→ **Job**: Report back each line of the data that contains the word "Liebling".

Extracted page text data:

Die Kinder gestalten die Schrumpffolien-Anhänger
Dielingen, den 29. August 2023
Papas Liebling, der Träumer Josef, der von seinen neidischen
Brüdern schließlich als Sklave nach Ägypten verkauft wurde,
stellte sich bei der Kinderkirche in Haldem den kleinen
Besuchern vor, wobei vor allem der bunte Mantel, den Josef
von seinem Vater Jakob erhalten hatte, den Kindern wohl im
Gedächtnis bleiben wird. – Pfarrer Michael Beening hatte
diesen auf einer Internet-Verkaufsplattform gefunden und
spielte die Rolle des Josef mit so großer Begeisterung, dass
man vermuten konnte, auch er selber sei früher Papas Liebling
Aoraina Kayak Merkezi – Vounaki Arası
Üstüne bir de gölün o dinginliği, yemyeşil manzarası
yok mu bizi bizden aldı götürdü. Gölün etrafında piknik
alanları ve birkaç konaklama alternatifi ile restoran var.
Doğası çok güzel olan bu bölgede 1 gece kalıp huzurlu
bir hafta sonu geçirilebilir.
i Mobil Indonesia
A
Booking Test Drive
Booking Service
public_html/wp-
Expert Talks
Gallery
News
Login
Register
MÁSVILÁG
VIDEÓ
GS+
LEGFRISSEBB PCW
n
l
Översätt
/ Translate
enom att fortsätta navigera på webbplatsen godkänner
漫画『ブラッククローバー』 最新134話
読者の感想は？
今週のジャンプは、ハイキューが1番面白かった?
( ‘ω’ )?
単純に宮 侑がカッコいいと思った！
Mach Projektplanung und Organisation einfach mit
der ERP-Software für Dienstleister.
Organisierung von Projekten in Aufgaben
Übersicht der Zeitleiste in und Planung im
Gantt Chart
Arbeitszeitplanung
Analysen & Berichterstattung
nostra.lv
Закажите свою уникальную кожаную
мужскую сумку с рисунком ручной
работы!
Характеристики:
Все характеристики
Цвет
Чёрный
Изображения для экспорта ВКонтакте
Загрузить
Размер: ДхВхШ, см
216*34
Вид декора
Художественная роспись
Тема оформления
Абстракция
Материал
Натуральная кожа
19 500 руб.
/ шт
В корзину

→ **Solution to this exercise**:
Papas Liebling, der Träumer Josef, der von seinen neidischen
man vermuten konnte, auch er selber sei früher Papas Liebling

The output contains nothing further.